(REQUIRED ACTION): Starting with the line that holds "Scroll through the" and stopping after the line that holds "scroll(202, 164, down, 2)", repeat the lines below word for word, without the pictures.

(PROVIDED RECORDS):
►

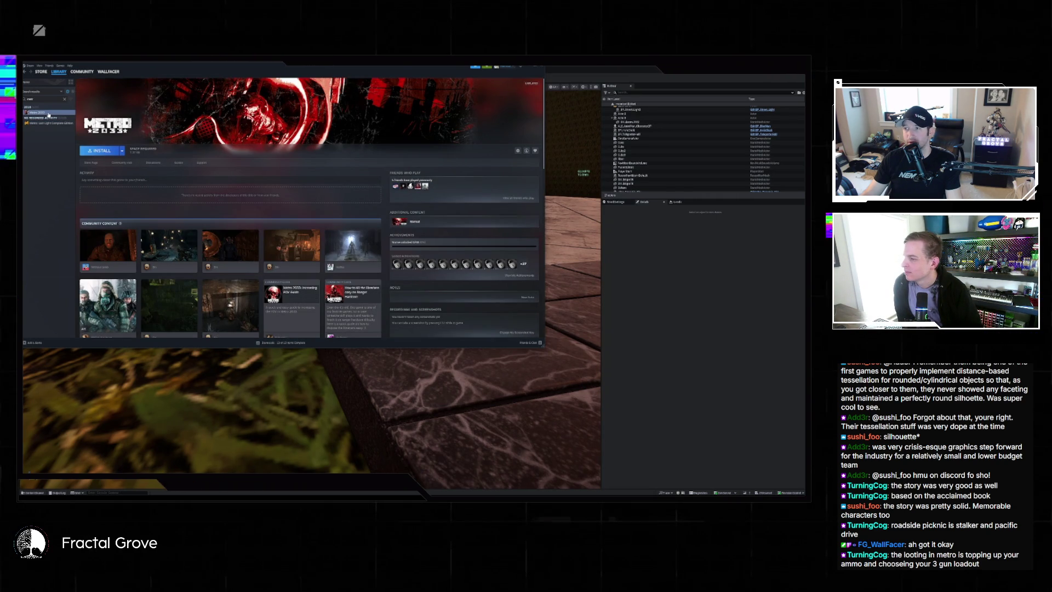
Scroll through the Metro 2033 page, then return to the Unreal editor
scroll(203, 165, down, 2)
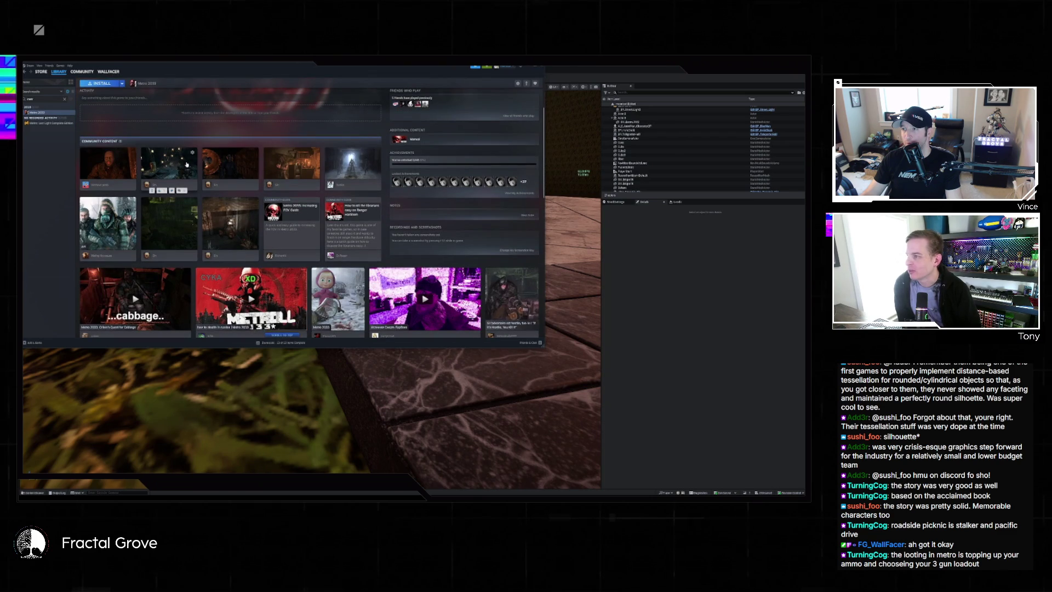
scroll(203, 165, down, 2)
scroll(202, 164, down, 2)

◄
►

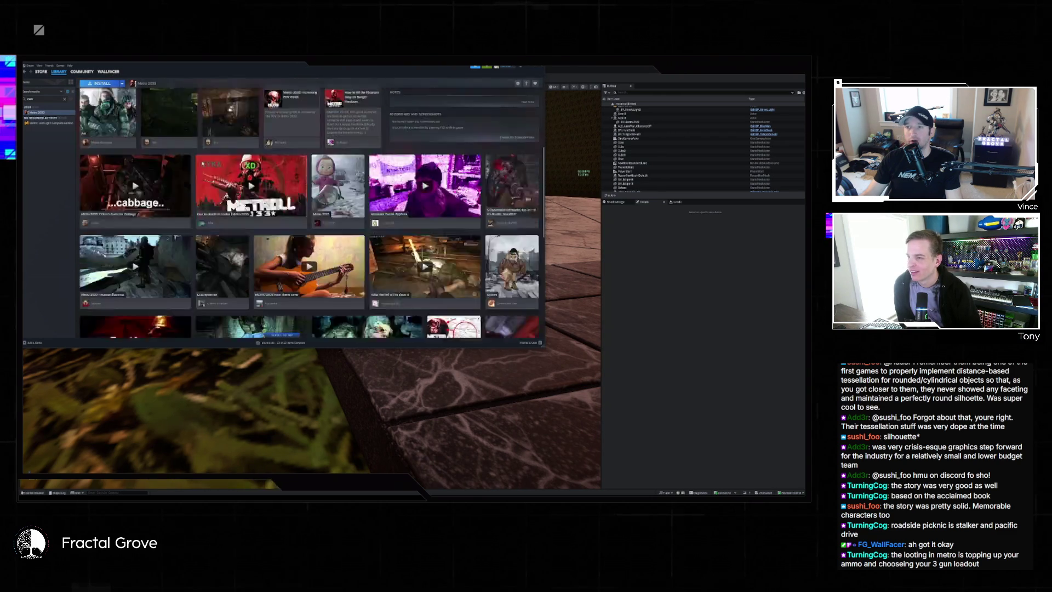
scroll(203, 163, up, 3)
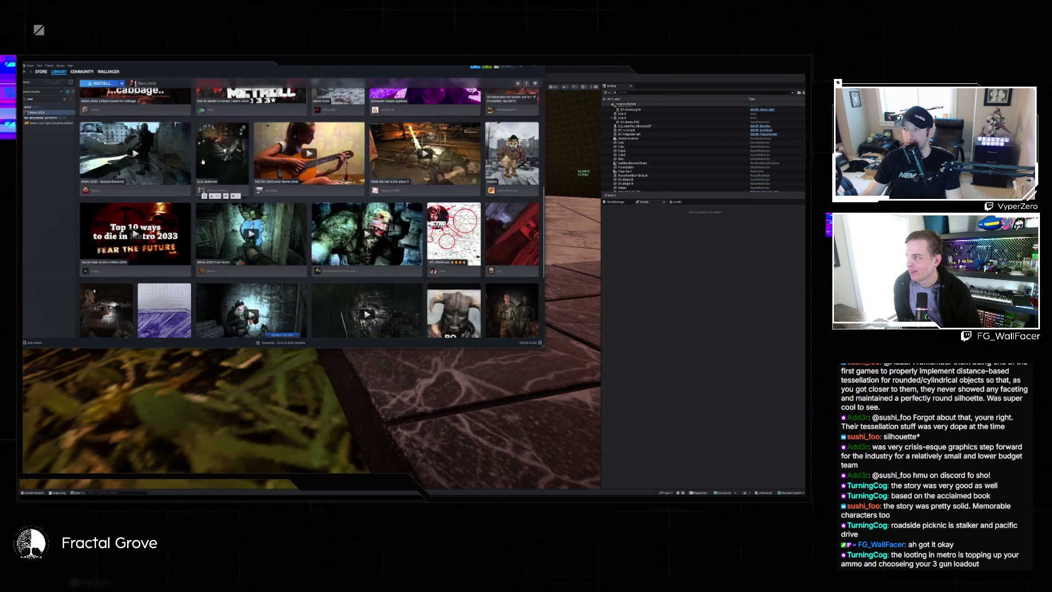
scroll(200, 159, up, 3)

◄
►

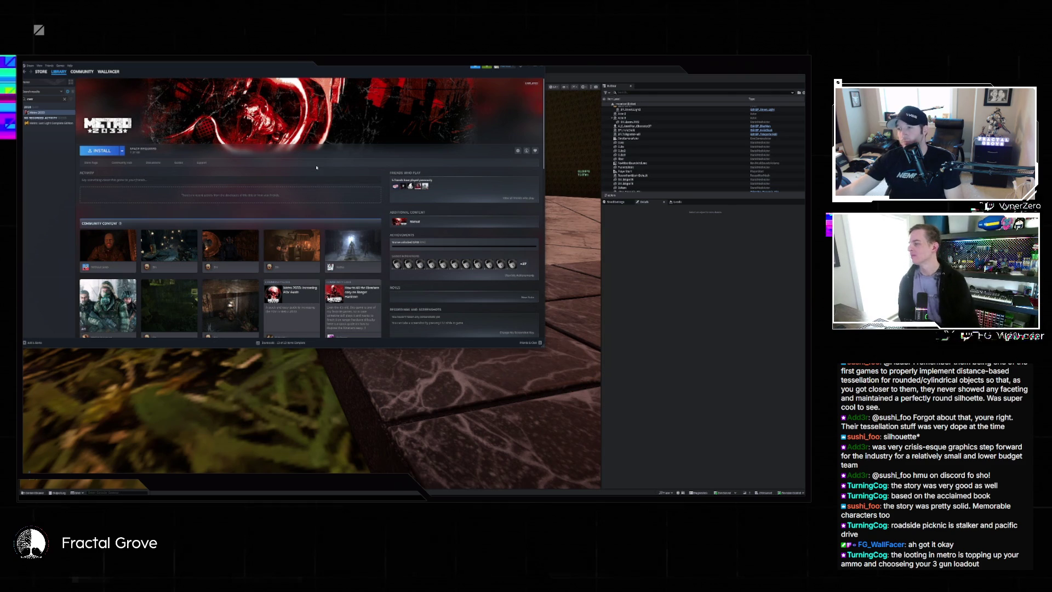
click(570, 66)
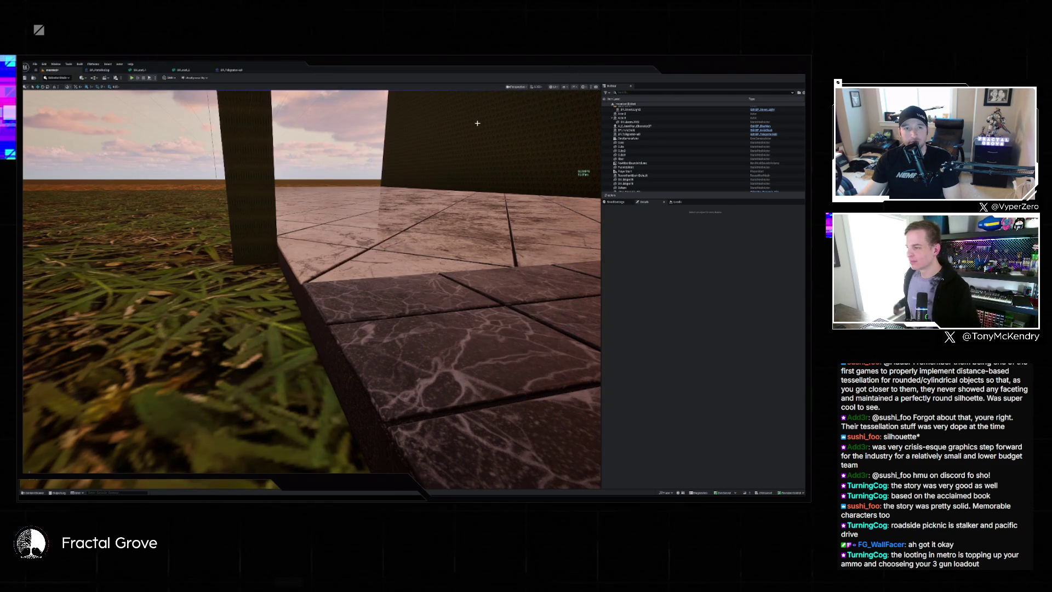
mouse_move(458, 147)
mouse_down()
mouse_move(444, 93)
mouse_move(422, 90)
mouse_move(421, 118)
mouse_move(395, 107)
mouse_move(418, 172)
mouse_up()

◄

(ANSWER FOR THE TASK):
Scroll through the Metro 2033 page, then return to the Unreal editor
scroll(203, 165, down, 2)
scroll(203, 165, down, 2)
scroll(202, 164, down, 2)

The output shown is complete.